As always, we start by loading the relevant packages as well as our data:
movies <- read.csv("/home/rstudio/data/movie_ratings2015.csv")
View(movies)
library(ggplot2)
ggplot(movies, aes(RottenTomatoes, RottenTomatoes_User))+geom_point()
ggplot(movies, aes(RottenTomatoes, RottenTomatoes_User))+geom_point()+geom_smooth()
ggplot(movies, aes(RottenTomatoes, RottenTomatoes_User))+geom_point()+geom_smooth(method="lm")
ggplot(movies, aes(RottenTomatoes, RottenTomatoes_User))+geom_point()+geom_smooth(method="lm", se=FALSE)
Where values are missing you may need to add use=“complete” as shown below:
library(dplyr)
movies %>% summarize(cor(RottenTomatoes, RottenTomatoes_User))
movies %>% summarize(cor(RottenTomatoes, RottenTomatoes_User, use="complete"))
movies %>% summarize(mean(RottenTomatoes), mean(RottenTomatoes_User))
movies %>% summarize(mean(RottenTomatoes,na.rm=TRUE), mean(RottenTomatoes_User,na.rm=TRUE))
movies %>% summarize(RT = mean(RottenTomatoes,na.rm=TRUE), RT_user = mean(RottenTomatoes_User,na.rm=TRUE))

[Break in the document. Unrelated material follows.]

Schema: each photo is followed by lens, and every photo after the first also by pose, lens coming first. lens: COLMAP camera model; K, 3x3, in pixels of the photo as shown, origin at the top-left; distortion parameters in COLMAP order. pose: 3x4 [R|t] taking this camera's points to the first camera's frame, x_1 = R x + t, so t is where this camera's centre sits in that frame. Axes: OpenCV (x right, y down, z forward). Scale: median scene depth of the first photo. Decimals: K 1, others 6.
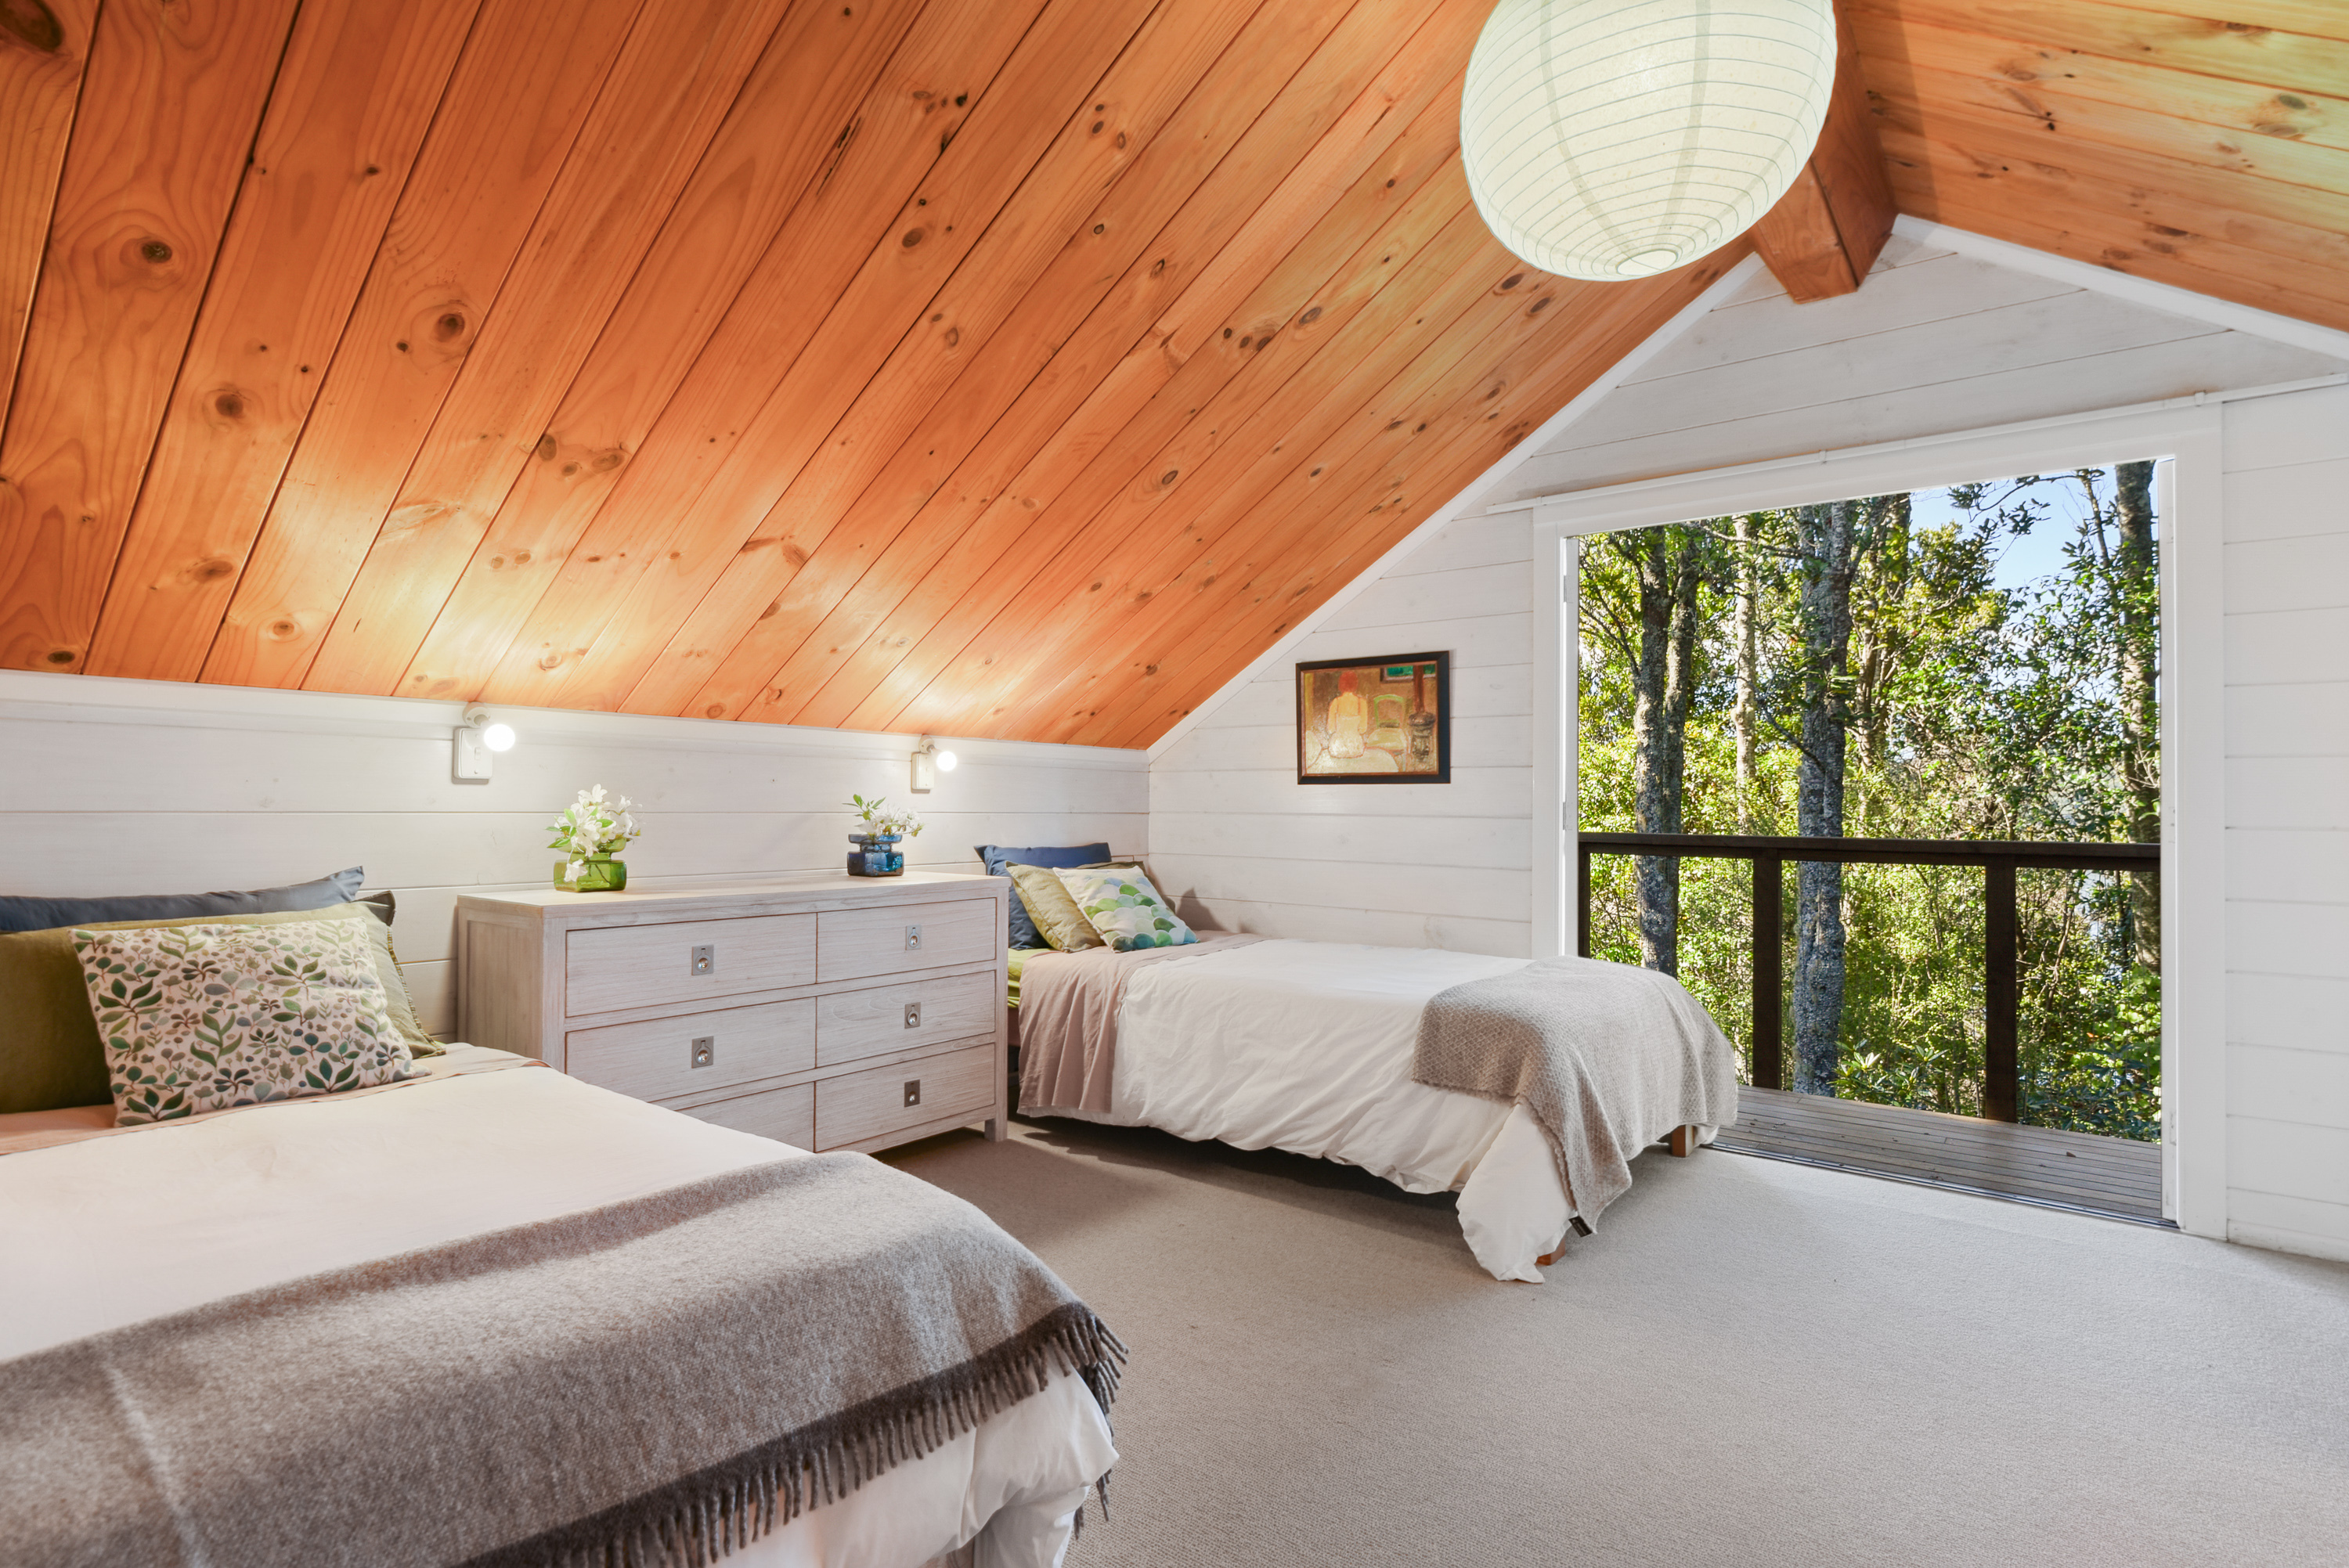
lens RADIAL K [[1129.8, 0, 1170.8], [0, 1129.8, 792.1], [0, 0, 1]] dist [0.000906, -0.000008]
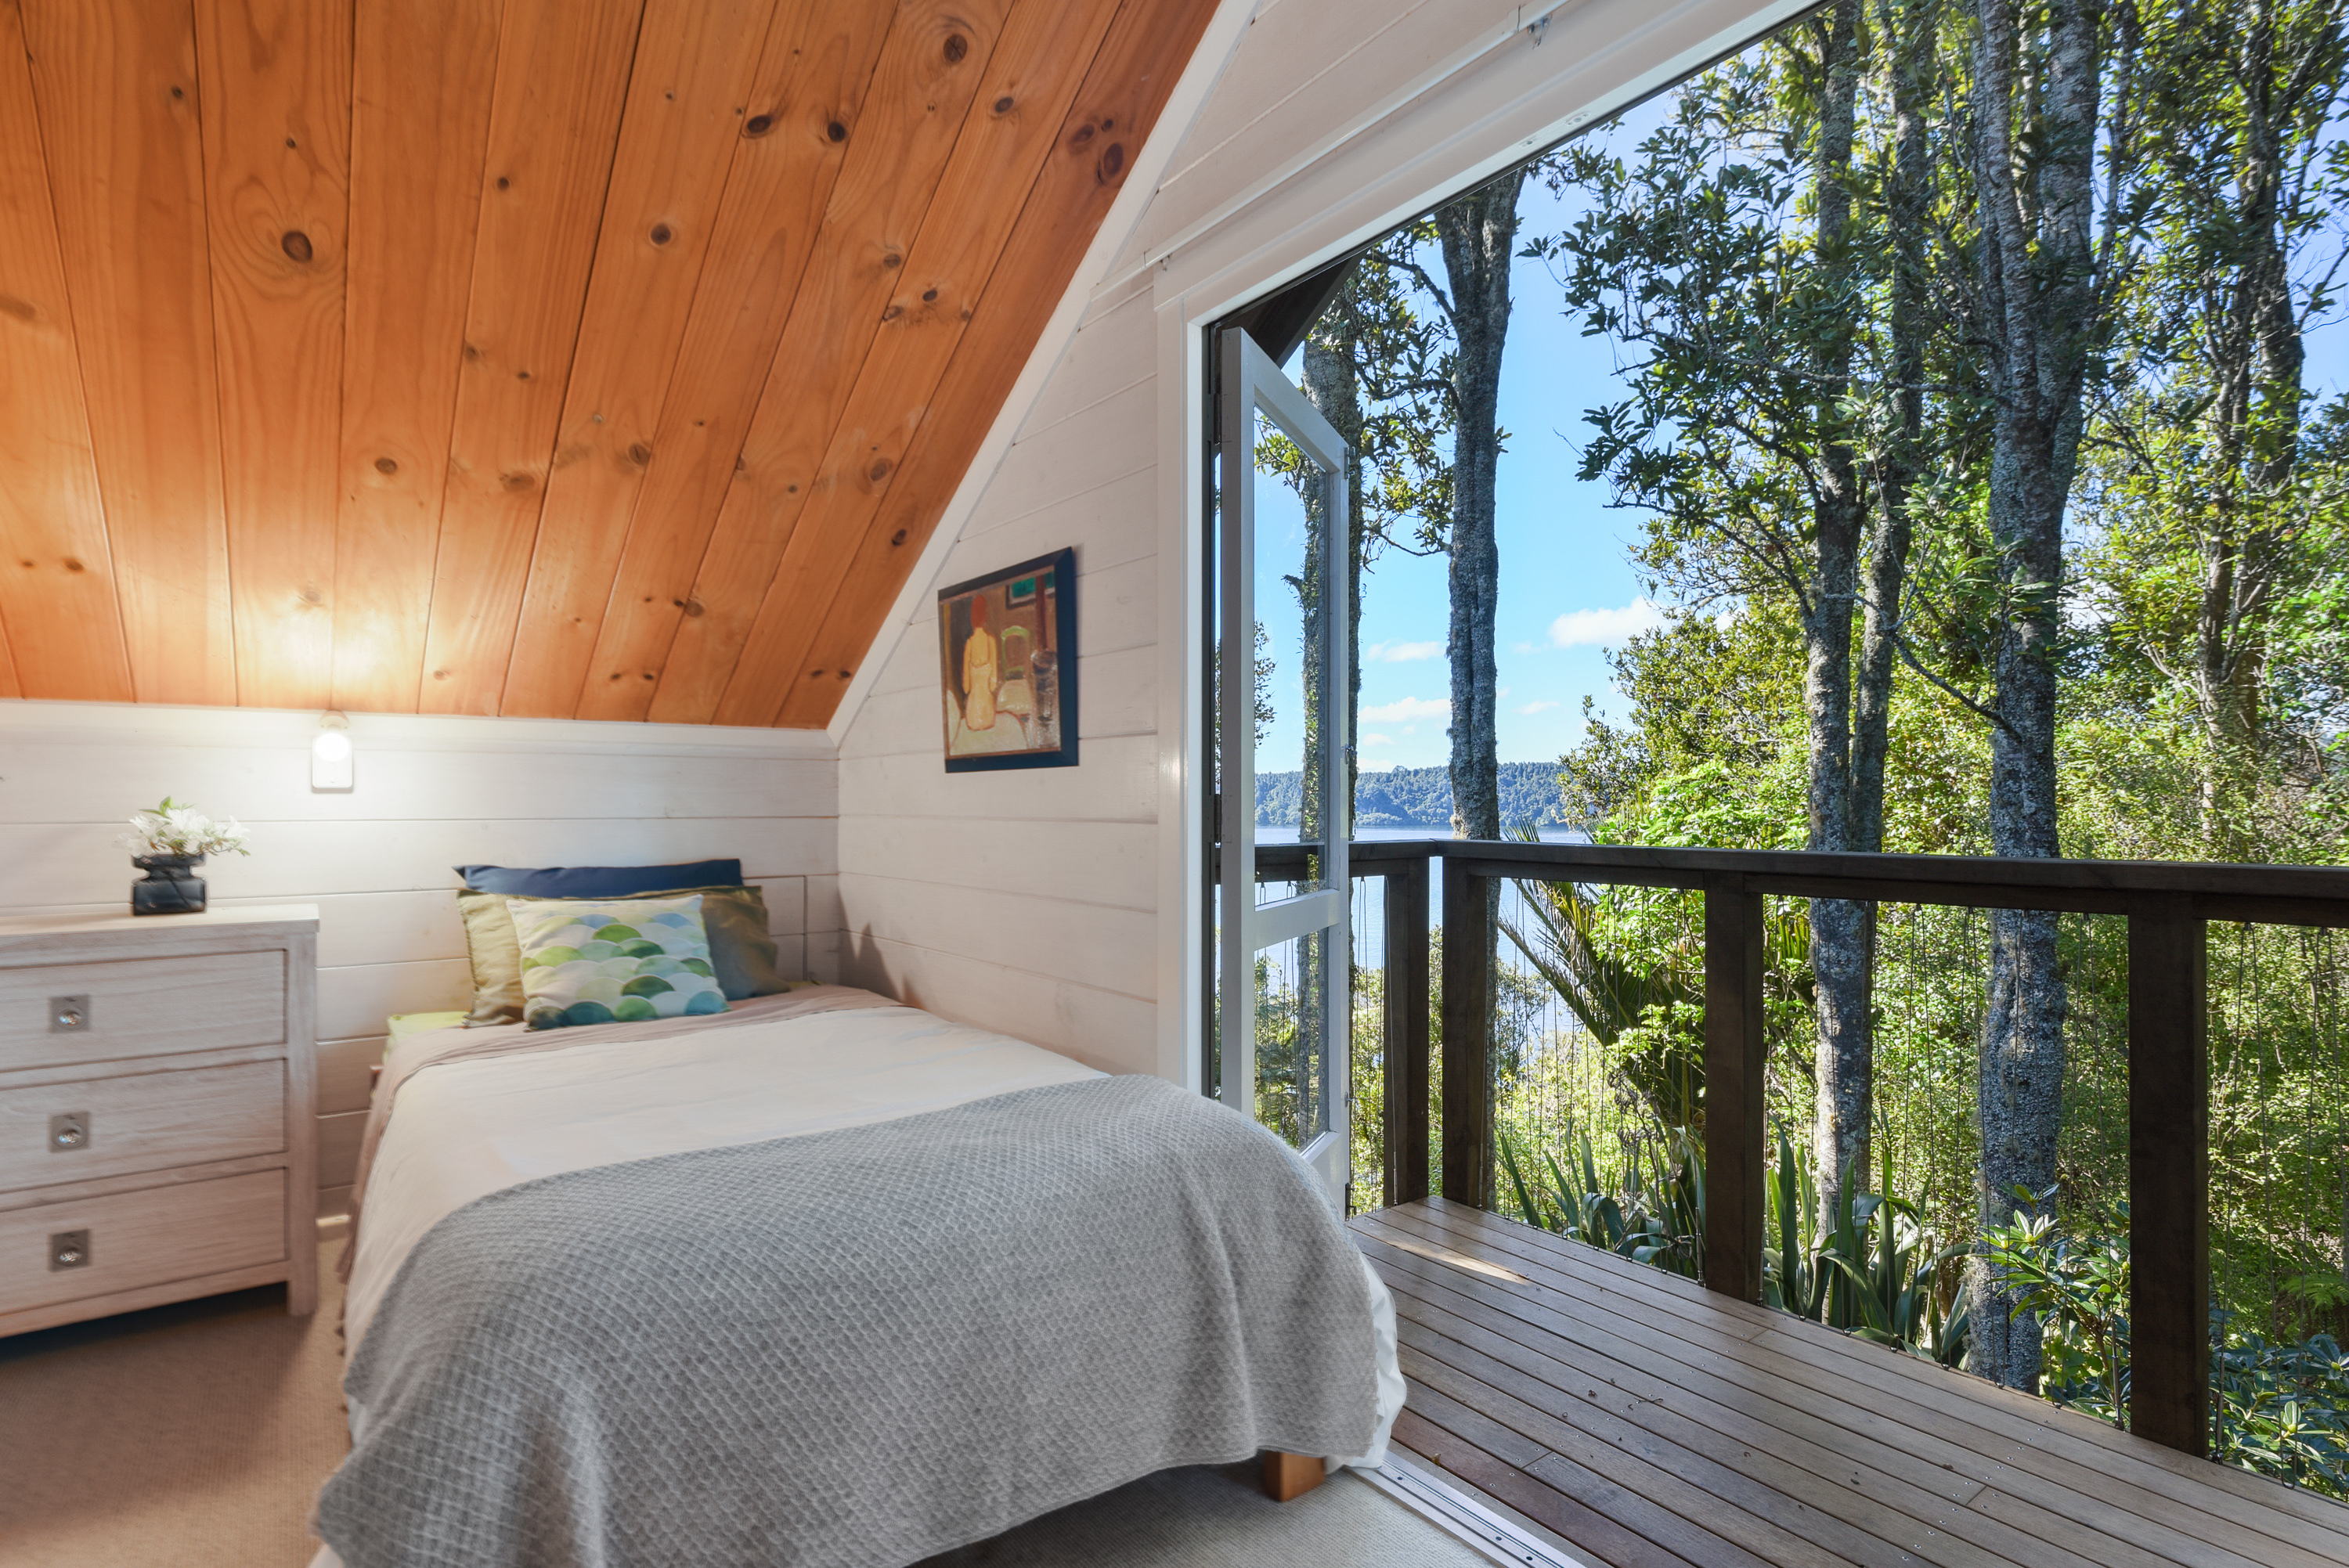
lens RADIAL K [[1154.3, 0, 1177.3], [0, 1154.3, 790.3], [0, 0, 1]] dist [0.000921, -0.000067]
pose [[0.967782, -0.013654, -0.251419, 0.440060], [0.013363, 0.999907, -0.002865, 0.007552], [0.251435, -0.000587, 0.967874, 0.397175]]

Standardize <- function(x){
(x-mean(x, na.rm=TRUE))/sd(x, na.rm=TRUE)}
movies %>% mutate(zRT = Standardize(RottenTomatoes), zRT_User = Standardize(RottenTomatoes_User)) %>%
ggplot(aes(zRT, zRT_User))+geom_point()
## or ##
movies <- movies %>% mutate(zRT = Standardize(RottenTomatoes), zRT_User = Standardize(RottenTomatoes_User))
ggplot(movies, aes(zRT, zRT_User))+geom_point()

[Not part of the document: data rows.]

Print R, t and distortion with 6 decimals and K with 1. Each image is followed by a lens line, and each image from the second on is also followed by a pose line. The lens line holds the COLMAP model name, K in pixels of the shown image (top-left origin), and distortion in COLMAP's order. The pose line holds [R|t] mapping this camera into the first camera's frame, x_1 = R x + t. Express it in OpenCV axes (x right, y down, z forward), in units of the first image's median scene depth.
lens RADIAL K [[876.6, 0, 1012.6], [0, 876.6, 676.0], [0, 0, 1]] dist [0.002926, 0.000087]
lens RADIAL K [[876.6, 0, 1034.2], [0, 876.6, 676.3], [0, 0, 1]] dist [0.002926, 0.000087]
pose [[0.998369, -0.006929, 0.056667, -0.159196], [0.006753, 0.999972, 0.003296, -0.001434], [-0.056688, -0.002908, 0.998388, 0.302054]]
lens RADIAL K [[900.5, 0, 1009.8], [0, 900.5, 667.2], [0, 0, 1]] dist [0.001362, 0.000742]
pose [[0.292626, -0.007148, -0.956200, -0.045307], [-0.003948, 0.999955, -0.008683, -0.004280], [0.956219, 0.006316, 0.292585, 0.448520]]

We can get the equation for the best-fit line for predicting the number of votes from the budget as follows:
lm( RottenTomatoes_User~RottenTomatoes, data=movies)
lm( zRT_User~zRT, data=movies)
What does this mean? We can plug in possible Rotten Tomatoes ratings and predict Rotten Tomatoes user ratings.
If a movie had a critic rating of \(0\), our linear prediction is that it will have a user rating of 32. If it has a critic rating of \(80\) we would expect 32 + 80 * 0.525 = 74 votes.
Which mammals have the most REM sleep (dream sleep)? Does it depend on the size of the animal? Does it depend on the size of the animal’s brain?
Try to answer this question by making scatterplots, finding correlations, finding best fit lines and interpreting the lines.
You can find out more about this data here.
data(msleep)
View(msleep)